One substantial strike occurred in May 1994 at the Hong Kong-owned Weiwang electronics factory in Zhuhai City. More than 2,400 workers struck to demand higher wages, shorter hours and better living quarters. On the second day of the strike, the Zhuhai City Labor Bureau and the ACFTU got involved. The ACFTU told the workers that their 30 percent wage increase demand (the inflation rate was 21 percent) was unreasonable, and that ACFTU workers had only gained 10 percent wage hikes. The "mediation" forced workers to accept a 13 percent wage increase -- approximately what management had initially offered -- and an agreement to shift to an 8-hour day, a promise management quickly broke. After the strike ended, management fired between 10 and 100 workers from each shop, mostly long-time employees.

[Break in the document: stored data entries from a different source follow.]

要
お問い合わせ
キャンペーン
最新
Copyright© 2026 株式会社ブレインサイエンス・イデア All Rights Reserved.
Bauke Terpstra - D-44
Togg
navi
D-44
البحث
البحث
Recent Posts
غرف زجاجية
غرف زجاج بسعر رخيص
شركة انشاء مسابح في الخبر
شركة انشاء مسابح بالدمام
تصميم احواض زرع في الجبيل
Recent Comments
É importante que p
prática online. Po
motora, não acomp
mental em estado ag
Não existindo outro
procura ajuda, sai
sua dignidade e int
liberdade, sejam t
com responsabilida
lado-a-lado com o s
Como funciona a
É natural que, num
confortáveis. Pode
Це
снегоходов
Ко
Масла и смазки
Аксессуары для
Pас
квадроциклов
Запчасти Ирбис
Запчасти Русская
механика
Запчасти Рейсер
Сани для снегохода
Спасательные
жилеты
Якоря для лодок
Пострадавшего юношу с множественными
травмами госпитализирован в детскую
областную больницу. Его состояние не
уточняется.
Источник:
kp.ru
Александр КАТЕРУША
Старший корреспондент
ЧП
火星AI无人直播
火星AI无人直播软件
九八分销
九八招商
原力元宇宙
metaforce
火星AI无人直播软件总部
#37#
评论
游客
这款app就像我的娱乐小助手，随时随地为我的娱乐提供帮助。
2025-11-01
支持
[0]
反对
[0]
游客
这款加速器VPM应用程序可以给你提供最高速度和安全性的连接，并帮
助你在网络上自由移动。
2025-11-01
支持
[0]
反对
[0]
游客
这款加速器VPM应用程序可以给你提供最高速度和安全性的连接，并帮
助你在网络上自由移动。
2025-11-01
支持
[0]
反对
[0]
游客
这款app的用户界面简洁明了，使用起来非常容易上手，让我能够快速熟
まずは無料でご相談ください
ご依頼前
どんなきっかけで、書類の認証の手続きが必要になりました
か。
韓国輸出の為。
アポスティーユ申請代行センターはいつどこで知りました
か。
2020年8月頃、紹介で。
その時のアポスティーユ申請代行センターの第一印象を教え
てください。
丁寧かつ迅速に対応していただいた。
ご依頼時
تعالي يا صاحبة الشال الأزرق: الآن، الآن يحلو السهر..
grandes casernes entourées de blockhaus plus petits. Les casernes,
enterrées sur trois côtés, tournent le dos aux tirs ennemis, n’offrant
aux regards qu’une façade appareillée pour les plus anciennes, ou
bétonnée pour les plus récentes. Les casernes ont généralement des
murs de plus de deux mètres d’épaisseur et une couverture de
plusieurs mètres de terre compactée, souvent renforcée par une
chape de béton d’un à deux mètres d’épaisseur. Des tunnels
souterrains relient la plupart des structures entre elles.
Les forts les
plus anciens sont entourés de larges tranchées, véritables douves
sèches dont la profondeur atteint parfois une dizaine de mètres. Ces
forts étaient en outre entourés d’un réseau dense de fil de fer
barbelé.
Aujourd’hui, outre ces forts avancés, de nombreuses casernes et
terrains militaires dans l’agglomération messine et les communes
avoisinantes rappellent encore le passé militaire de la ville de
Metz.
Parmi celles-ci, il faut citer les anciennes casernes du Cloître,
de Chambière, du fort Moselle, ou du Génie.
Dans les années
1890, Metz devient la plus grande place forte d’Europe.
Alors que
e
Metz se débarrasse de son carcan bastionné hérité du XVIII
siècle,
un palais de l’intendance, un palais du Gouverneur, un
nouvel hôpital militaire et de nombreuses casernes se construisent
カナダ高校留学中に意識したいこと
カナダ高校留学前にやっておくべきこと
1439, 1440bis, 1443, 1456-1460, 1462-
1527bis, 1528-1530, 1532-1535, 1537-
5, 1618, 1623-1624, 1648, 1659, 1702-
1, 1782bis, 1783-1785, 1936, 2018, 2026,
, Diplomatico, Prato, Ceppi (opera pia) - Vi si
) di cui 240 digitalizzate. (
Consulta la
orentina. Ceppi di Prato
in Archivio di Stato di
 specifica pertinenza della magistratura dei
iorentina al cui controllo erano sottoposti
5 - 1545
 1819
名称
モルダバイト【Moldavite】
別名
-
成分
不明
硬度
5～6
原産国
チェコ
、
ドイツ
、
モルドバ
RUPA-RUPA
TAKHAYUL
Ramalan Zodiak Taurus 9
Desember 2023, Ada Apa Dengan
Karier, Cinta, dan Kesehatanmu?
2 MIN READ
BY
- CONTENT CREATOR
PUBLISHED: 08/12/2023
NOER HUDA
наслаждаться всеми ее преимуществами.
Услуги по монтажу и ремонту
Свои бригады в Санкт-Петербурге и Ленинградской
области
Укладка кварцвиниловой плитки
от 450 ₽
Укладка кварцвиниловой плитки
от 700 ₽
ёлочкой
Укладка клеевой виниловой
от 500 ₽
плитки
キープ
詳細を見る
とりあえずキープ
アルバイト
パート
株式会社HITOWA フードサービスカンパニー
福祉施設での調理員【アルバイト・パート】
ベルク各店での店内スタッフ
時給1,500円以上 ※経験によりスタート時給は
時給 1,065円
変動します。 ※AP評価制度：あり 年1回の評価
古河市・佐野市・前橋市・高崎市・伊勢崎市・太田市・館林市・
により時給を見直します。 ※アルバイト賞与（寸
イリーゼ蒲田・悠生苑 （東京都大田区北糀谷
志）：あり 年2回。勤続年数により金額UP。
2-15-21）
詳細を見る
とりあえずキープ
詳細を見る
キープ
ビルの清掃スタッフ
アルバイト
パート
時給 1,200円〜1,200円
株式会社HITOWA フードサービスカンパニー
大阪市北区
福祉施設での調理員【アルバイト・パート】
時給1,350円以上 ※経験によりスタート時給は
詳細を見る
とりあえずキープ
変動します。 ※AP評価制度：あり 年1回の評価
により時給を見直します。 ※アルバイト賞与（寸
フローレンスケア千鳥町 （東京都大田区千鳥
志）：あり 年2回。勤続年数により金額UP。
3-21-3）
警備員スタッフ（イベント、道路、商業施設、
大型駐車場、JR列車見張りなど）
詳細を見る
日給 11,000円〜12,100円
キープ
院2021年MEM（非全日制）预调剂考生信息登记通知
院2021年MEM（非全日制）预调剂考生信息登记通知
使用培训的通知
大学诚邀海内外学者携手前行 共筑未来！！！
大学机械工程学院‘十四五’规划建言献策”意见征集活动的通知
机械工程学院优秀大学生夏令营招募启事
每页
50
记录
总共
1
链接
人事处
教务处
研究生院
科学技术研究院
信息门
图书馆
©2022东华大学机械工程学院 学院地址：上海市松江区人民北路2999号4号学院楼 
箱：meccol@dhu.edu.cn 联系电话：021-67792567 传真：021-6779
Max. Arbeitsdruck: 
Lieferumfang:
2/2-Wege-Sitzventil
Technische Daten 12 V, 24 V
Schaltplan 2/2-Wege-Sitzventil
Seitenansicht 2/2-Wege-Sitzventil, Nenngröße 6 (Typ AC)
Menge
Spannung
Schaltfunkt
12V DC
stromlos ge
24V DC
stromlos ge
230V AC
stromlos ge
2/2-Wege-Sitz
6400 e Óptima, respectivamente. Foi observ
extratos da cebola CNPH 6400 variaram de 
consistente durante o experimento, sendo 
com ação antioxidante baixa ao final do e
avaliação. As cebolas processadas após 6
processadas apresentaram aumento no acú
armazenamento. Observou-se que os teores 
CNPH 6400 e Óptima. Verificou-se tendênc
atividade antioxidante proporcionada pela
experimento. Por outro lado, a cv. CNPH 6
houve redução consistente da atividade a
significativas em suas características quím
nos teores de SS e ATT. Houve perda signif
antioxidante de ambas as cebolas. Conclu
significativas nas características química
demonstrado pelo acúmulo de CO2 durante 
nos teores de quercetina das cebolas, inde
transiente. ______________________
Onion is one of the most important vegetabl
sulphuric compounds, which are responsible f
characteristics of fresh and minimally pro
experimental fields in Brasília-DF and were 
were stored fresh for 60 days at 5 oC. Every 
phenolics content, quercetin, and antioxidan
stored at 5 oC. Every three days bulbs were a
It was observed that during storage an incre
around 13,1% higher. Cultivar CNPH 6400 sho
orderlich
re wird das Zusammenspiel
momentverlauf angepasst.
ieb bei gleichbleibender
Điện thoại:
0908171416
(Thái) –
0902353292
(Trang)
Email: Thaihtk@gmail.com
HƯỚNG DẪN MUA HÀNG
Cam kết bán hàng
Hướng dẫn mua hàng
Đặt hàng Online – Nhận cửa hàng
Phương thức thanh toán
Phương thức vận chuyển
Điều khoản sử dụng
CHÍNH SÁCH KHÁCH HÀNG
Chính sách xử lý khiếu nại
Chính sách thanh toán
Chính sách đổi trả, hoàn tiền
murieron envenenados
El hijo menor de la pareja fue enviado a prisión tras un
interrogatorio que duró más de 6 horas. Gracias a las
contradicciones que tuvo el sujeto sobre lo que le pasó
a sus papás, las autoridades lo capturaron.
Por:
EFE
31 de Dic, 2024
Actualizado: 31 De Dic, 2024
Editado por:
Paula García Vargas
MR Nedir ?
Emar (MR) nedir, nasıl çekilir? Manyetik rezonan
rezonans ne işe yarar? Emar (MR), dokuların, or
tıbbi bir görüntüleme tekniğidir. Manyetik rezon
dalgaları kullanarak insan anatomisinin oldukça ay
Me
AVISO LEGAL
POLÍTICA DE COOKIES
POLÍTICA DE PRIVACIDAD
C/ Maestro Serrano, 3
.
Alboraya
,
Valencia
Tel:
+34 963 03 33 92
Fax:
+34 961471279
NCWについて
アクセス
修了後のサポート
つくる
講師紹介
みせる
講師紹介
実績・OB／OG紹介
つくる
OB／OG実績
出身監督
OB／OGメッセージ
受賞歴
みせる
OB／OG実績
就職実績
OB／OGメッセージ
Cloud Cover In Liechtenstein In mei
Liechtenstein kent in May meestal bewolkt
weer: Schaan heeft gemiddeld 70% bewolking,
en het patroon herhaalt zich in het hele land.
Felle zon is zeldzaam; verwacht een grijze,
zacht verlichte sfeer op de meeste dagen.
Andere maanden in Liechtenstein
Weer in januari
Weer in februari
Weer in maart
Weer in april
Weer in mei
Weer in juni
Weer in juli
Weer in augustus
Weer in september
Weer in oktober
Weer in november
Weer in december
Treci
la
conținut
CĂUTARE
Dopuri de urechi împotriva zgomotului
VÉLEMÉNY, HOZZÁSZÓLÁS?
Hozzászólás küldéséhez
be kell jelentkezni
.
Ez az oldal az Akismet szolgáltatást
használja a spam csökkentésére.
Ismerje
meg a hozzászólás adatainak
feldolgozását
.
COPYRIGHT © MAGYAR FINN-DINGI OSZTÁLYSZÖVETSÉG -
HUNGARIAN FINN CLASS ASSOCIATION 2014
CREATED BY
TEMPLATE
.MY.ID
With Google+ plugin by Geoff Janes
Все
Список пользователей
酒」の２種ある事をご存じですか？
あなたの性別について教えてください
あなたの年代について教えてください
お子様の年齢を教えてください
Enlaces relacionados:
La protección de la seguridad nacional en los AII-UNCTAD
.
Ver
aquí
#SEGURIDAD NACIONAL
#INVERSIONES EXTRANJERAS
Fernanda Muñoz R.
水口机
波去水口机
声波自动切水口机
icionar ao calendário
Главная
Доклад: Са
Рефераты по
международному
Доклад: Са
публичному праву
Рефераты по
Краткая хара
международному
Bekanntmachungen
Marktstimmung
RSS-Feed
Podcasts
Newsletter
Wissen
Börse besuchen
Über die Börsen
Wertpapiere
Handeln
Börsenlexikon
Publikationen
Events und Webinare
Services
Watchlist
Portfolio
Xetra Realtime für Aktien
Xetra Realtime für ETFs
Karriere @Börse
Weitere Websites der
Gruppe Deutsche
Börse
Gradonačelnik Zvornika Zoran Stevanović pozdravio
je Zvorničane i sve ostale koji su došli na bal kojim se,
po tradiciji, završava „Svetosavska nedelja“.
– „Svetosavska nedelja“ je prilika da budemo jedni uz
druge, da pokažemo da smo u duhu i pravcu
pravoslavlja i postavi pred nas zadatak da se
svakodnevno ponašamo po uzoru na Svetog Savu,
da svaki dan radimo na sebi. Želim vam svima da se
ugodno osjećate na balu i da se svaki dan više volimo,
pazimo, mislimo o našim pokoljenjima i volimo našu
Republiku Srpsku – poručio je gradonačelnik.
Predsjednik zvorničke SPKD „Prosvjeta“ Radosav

This incident, and others like it, including many smaller worker protests, are disturbing, for while they show a deep strain of resistance to the inhuman conditions in which workers are forced to toil, they also show that the combined power of the government and employers is, for now, overwhelming.
As severe as is the challenge of assuring Chinese respect for Hong Kong political rights, the task of obtaining Hong Kong investor respect for Chinese worker's labor rights appears even more daunting.